6. Using Multithreading With tar
Previously, we specified the compression level with the –use-compress-program option. Now, we enable multithreading through the same –use-compress-program option by setting the number of threads. Here, we use one thread for every CPU core again:
tar cvf archive.tar.xz --use-compress-program='xz -1T0' *.csv
Because decompression with xz doesn’t benefit from multithreading, we don’t need to set particular options for decompressing xz archives with tar.
7. Testing Archive Sizes With xz
Previously, we stated that xz creates smaller archives than gzip. To test this claim, we used the same 818 MB CSV file, and the same computer with six CPU cores and hyperthreading, as we used to test gzip in Linux.

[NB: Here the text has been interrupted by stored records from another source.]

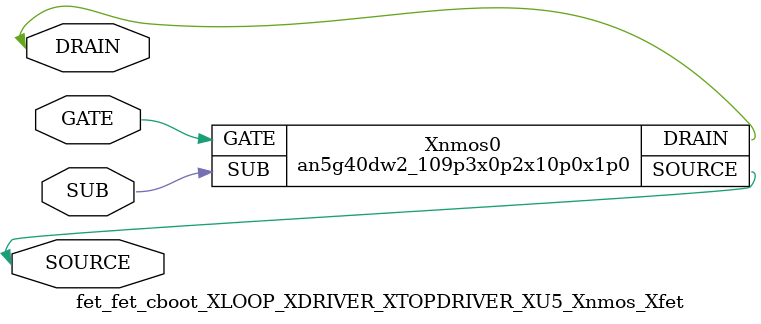
<source format=v>

module an5g40dw2_109p3x0p2x10p0x1p0 (DRAIN,GATE,SOURCE,SUB);
input GATE;
input SUB;
inout SOURCE;
inout DRAIN;
endmodule

//Celera Confidential Do Not Copy fet_fet_cboot_XLOOP_XDRIVER_XTOPDRIVER_XU5_Xnmos_Xfet
//Celera Confidential Symbol Generator
//power NMOS:Ron:10.000 Ohm
//Vgs 6V Vds 40V
//Kelvin:no

module fet_fet_cboot_XLOOP_XDRIVER_XTOPDRIVER_XU5_Xnmos_Xfet (GATE,SOURCE,DRAIN,SUB);
input GATE;
inout SOURCE;
inout DRAIN;
input SUB;

//Celera Confidential Do Not Copy an5g40dw2_109p3x0p2x10p0x1p0
an5g40dw2_109p3x0p2x10p0x1p0 Xnmos0(
.DRAIN (DRAIN),
.GATE (GATE),
.SOURCE (SOURCE),
.SUB (SUB)
);
//,diesize,an5g40dw2_109p3x0p2x10p0x1p0

//Celera Confidential Do Not Copy Module End
//Celera Schematic Generator
endmodule

</source>
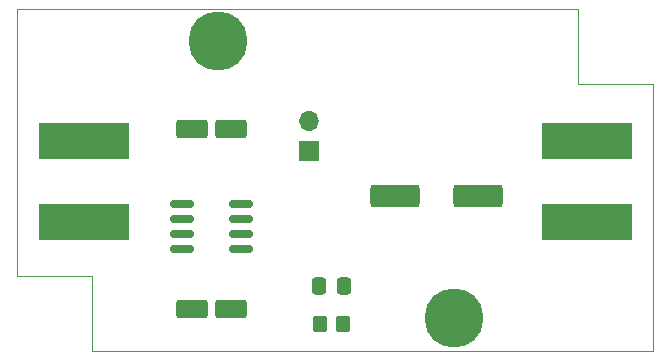
<source format=gbr>
%TF.GenerationSoftware,KiCad,Pcbnew,(6.0.5-0)*%
%TF.CreationDate,2022-12-05T01:18:57+00:00*%
%TF.ProjectId,Ebow,45626f77-2e6b-4696-9361-645f70636258,rev?*%
%TF.SameCoordinates,Original*%
%TF.FileFunction,Soldermask,Top*%
%TF.FilePolarity,Negative*%
%FSLAX46Y46*%
G04 Gerber Fmt 4.6, Leading zero omitted, Abs format (unit mm)*
G04 Created by KiCad (PCBNEW (6.0.5-0)) date 2022-12-05 01:18:57*
%MOMM*%
%LPD*%
G01*
G04 APERTURE LIST*
G04 Aperture macros list*
%AMRoundRect*
0 Rectangle with rounded corners*
0 $1 Rounding radius*
0 $2 $3 $4 $5 $6 $7 $8 $9 X,Y pos of 4 corners*
0 Add a 4 corners polygon primitive as box body*
4,1,4,$2,$3,$4,$5,$6,$7,$8,$9,$2,$3,0*
0 Add four circle primitives for the rounded corners*
1,1,$1+$1,$2,$3*
1,1,$1+$1,$4,$5*
1,1,$1+$1,$6,$7*
1,1,$1+$1,$8,$9*
0 Add four rect primitives between the rounded corners*
20,1,$1+$1,$2,$3,$4,$5,0*
20,1,$1+$1,$4,$5,$6,$7,0*
20,1,$1+$1,$6,$7,$8,$9,0*
20,1,$1+$1,$8,$9,$2,$3,0*%
G04 Aperture macros list end*
%TA.AperFunction,Profile*%
%ADD10C,0.100000*%
%TD*%
%ADD11R,7.700000X3.100000*%
%ADD12C,5.000000*%
%ADD13C,2.900000*%
%ADD14RoundRect,0.150000X-0.825000X-0.150000X0.825000X-0.150000X0.825000X0.150000X-0.825000X0.150000X0*%
%ADD15RoundRect,0.250000X0.350000X0.450000X-0.350000X0.450000X-0.350000X-0.450000X0.350000X-0.450000X0*%
%ADD16R,1.700000X1.700000*%
%ADD17O,1.700000X1.700000*%
%ADD18RoundRect,0.250000X-1.825000X-0.700000X1.825000X-0.700000X1.825000X0.700000X-1.825000X0.700000X0*%
%ADD19RoundRect,0.250000X0.337500X0.475000X-0.337500X0.475000X-0.337500X-0.475000X0.337500X-0.475000X0*%
%ADD20RoundRect,0.250000X1.075000X0.550000X-1.075000X0.550000X-1.075000X-0.550000X1.075000X-0.550000X0*%
G04 APERTURE END LIST*
D10*
X98298000Y-107950000D02*
X104648000Y-107950000D01*
X98298000Y-101600000D02*
X98298000Y-107950000D01*
X104648000Y-107950000D02*
X104648000Y-130556000D01*
X57150000Y-124206000D02*
X50800000Y-124206000D01*
X57150000Y-124206000D02*
X57150000Y-130556000D01*
X50800000Y-124206000D02*
X50800000Y-101600000D01*
X104648000Y-130556000D02*
X57150000Y-130556000D01*
X50800000Y-101600000D02*
X98298000Y-101600000D01*
D11*
%TO.C,L2*%
X99060000Y-119655000D03*
X99060000Y-112755000D03*
%TD*%
D12*
%TO.C,H2*%
X87833200Y-127812800D03*
D13*
X87833200Y-127812800D03*
%TD*%
D12*
%TO.C,H1*%
X67818000Y-104343200D03*
D13*
X67818000Y-104343200D03*
%TD*%
D14*
%TO.C,U1*%
X64835000Y-118110000D03*
X64835000Y-119380000D03*
X64835000Y-120650000D03*
X64835000Y-121920000D03*
X69785000Y-121920000D03*
X69785000Y-120650000D03*
X69785000Y-119380000D03*
X69785000Y-118110000D03*
%TD*%
D15*
%TO.C,R1*%
X78470000Y-128270000D03*
X76470000Y-128270000D03*
%TD*%
D11*
%TO.C,L1*%
X56515000Y-112755000D03*
X56515000Y-119655000D03*
%TD*%
D16*
%TO.C,J1*%
X75565000Y-113665000D03*
D17*
X75565000Y-111125000D03*
%TD*%
D18*
%TO.C,C4*%
X82885000Y-117475000D03*
X89835000Y-117475000D03*
%TD*%
D19*
%TO.C,C3*%
X78507500Y-125095000D03*
X76432500Y-125095000D03*
%TD*%
D20*
%TO.C,C2*%
X68985000Y-127000000D03*
X65635000Y-127000000D03*
%TD*%
%TO.C,C1*%
X68985000Y-111760000D03*
X65635000Y-111760000D03*
%TD*%
M02*

</source>
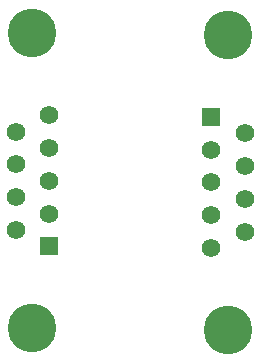
<source format=gbl>
G04*
G04 #@! TF.GenerationSoftware,Altium Limited,Altium Designer,23.3.1 (30)*
G04*
G04 Layer_Physical_Order=2*
G04 Layer_Color=16711680*
%FSLAX44Y44*%
%MOMM*%
G71*
G04*
G04 #@! TF.SameCoordinates,A51BE0CB-2EC6-4780-A809-610C83DCC7D3*
G04*
G04*
G04 #@! TF.FilePolarity,Positive*
G04*
G01*
G75*
%ADD19C,1.5750*%
%ADD20R,1.5750X1.5750*%
%ADD21C,4.1160*%
D19*
X170900Y214250D02*
D03*
X142500Y200400D02*
D03*
X170900Y186550D02*
D03*
X142500Y172700D02*
D03*
X170900Y158850D02*
D03*
X142500Y145000D02*
D03*
X170900Y131150D02*
D03*
X142500Y117300D02*
D03*
X308300Y102050D02*
D03*
X336700Y115900D02*
D03*
X308300Y129750D02*
D03*
X336700Y143600D02*
D03*
X308300Y157450D02*
D03*
X336700Y171300D02*
D03*
X308300Y185150D02*
D03*
X336700Y199000D02*
D03*
D20*
X170900Y103450D02*
D03*
X308300Y212850D02*
D03*
D21*
X156700Y283800D02*
D03*
Y33900D02*
D03*
X322500Y32500D02*
D03*
Y282400D02*
D03*
M02*

</source>
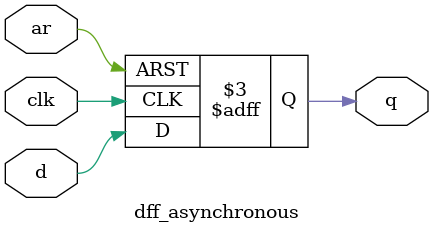
<source format=v>
module dff_asynchronous (
    input clk,
    input d, 
    input ar,   // asynchronous reset
    output q);
    always @(posedge clk or posedge ar)
        begin
            if(ar==1'b1)
                q<=1'b0;
            else
                q<=d;
        end
endmodule

</source>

We compared xz to pigz, a gzip implementation that uses multithreading for faster compression and decompression.
- Both archiving tools saturated the CPU in our tests. pigz does this by default, xz because of the -T0 option
- At compression level 7 out of 9, pigz compressed the 818 MB CSV file down to 95 MB in 4 seconds. Higher compression levels didn’t produce meaningfully smaller archives
- In the same 4 seconds, xz compressed the file to just 48 MB, which was 49% smaller than pigz. xz used compression level 1 out of 9 for this
- With compression level 5, xz produced the smallest archive at 29 MB, which was 69% smaller than pigz. But at 70 seconds, xz also took nearly 18 times as long! Compression levels six and beyond hugely increased the compression time for a negligible 1% reduction in archive size
So we’ve demonstrated that xz does indeed create much smaller archives than gzip.
In this short article, we first saw when we might choose xz over Zip and gzip. We then learned how to compress and decompress single files with xz.
Next, we looked at how we can use tar with xz to compress and decompress multiple files and directories.
And finally, we discovered how multithreading speeds up the compression on modern computers.